The tour is very charming: it takes almost 2 hours to complete it on foot, almost 1 hour if you go by bike.
The main points of reference of the itinerary are: the Candiano Canal and the area around Artificerie Almagià and Darsena PopUp, Via Trieste and Via Tommaso Gulli.
We suggest a sort of ring route starting from the head of the Darsena and continuing onto via Grado, the so-called Cittadella della street art (lit. citadel of street art) – a working-class set of buildings located in via Gulli, just in front of the Pala de Andrè parking – and then back to via Trieste and the docks of the Darsena.
Along these streets, you will have the possibility to admire many works – some of them authorised, others not – by artists as Ericailcane, Bastardilla, Millo, Jim Avignon, Basik, Pixel Pancho, Qbic, Tellas, Camilla Falsini, Zed1, Dzia, Hope, Dissenso Cognitivo, Geometric Bang, About Ponny, Reve+, Exit Enter and many others.
The historical centre and other areas
Street art works can be admired all around Ravenna, from the historical centre to the sea, and not just in the Darsena area.
One of the most famous works (known both in Italy and abroad) is the portrait of Dante by the Brazilian artist Kobra, realised in only three days in 2016 on the external wall of the Primary School F. Mordani, in Via Pasolini. The work was realised with enamel paints, a compressor and a blowing gun, as if it was a big airbrush.
A unique, intense and very contemporary work that has become a must-see for tourists and citizens, and a symbol of Ravenna.
Then there is Invader, one of the world’s most famous artists to the pairs of Banksy, that has literally invaded the city over the past years.
The works of this artist are small coloured tiles inspired by the monsters and invaders of the videogame Space Invaders.

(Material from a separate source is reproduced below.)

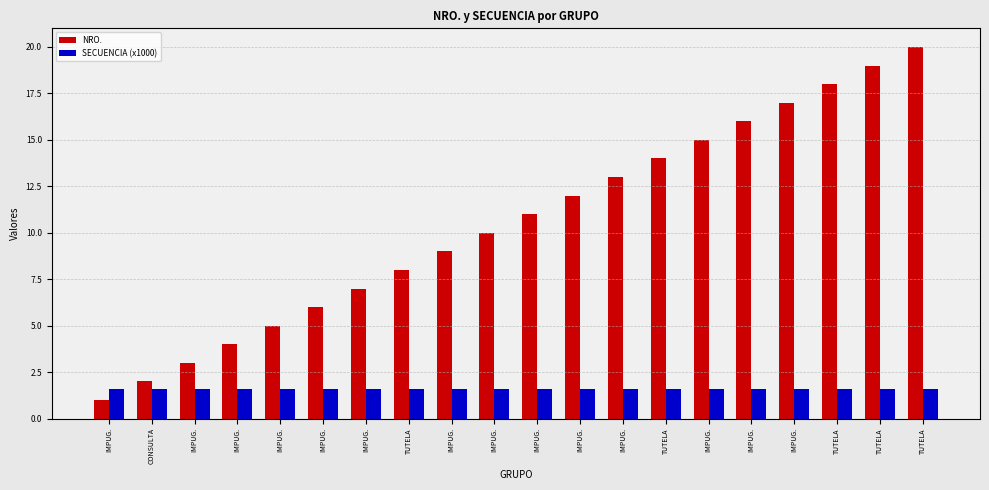

What is the value of the SECUENCIA (x1000) bar at the 18th from the left?

1.6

In Ravenna, it is possible to see 40 of them scattered around the territory. You can look for them and download the free app FlashInvaders, or read the catalogue of his exhibition “New Mosaic of Ravenna” – which is very rare and difficult to find – that Invader himself presented with an exhibition inaugurated in 2017 in Hong Kong.
Then there’s BLUB, a worldwide famous artist from Florence known for the works of the series “L’arte sa nuotare“ (lit. art can swim), for which he realises portraits of famous people portrayed underwater.

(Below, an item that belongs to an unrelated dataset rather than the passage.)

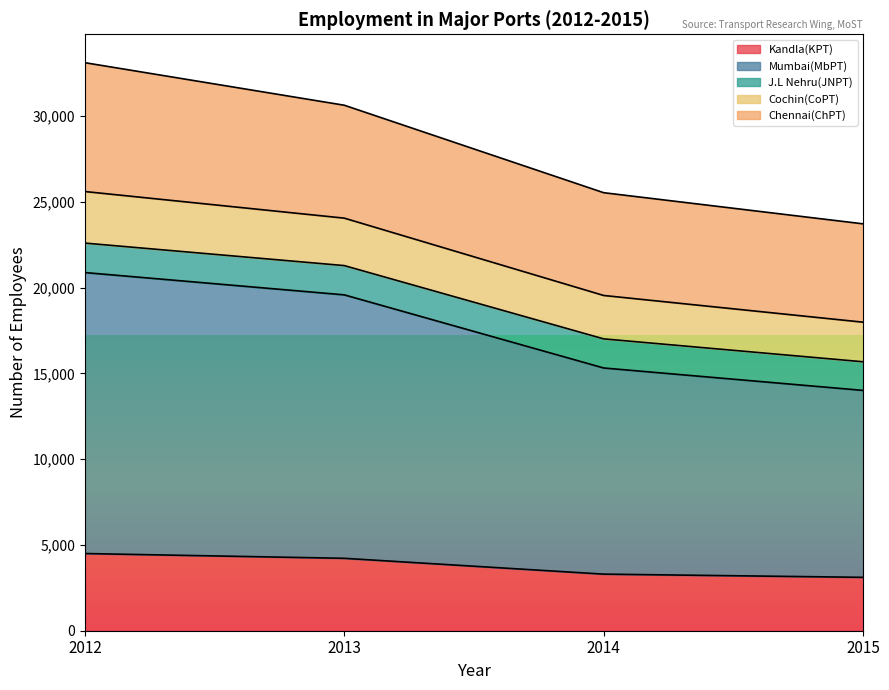

What is the highest value of the Kandla(KPT) series?

4500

His works, usually realised on sugar paper and sticked to the counters of the city, are almost 30 in the city, thus enriching the street art map of Ravenna.
Ravenna is also home to the SuperWomen by Lediesis, two artists from Florence who realise their works with the technique of paste-up in studio and then paste them on the walls. They are now famous all over Europe for their reinterpretations of the women of the past.

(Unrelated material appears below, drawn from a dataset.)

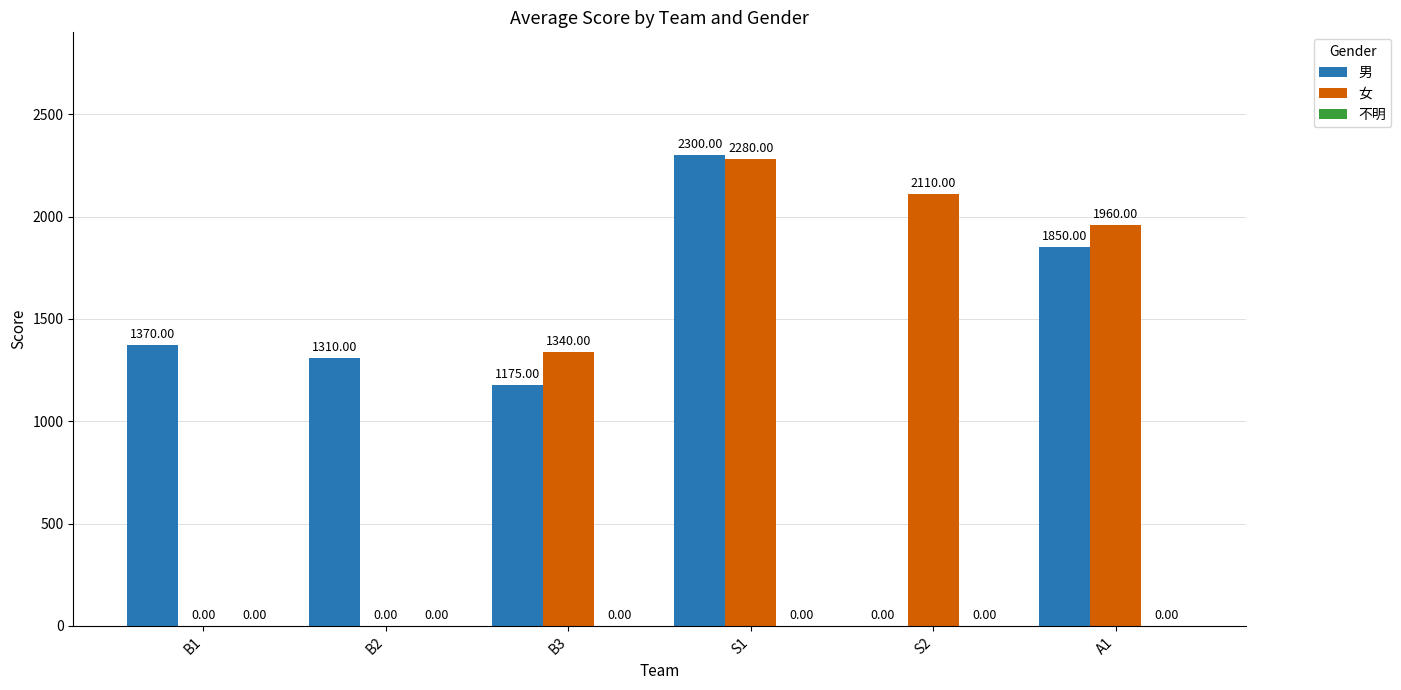

Which series has the largest total across all categories?

男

Their iconic version of Frida Kahlo now winks at passers-by in Via Cavour, representing female empowerment and reminding us of the superpower of everyone of us, which just has to be found and taken out.
The city’s newest addition is a mural paying homage to Banksy by Giovanni Magnoli aka Refreshink, near the entrance of the MAR – Ravenna Art Museum. A mural that looks like mosaic reinterpreting The Flower Thrower, appeared in 2003 in Jerusalem on the wall separating Israel from Palestine. Right inside the MAR is a reproduction of Banksy’s work.
In his works, Magnoli focuses on Roman and Byzantine mosaic, ancient technique taken to the walls exclusively through painting; it is not a true mosaic made up of tesserae, but fields of colour creating an optical effect recalling mosaic.
But street art in Ravenna is always changing.
The creative spirit of the former Byzantine capital is always alive and open to contemporaneity.
The result is a real invasion of art, forms and colours, which creatively rethinks urban spaces giving value to surfaces that would otherwise remain anonym and subject to a slow process od deterioration.
Parallel to the urban spaces, the Subsidenze festival managed by Associazione Indastria also promotes the latest trends of the Italian street art and the collection of works by the artists of the festival, by setting up group exhibitions or opening new spaces and initiatives, such as the collaboration of Bonobolabo, a brand founded in 2013 by Marco Miccoli and the more recent Magazzeno Art Gallery.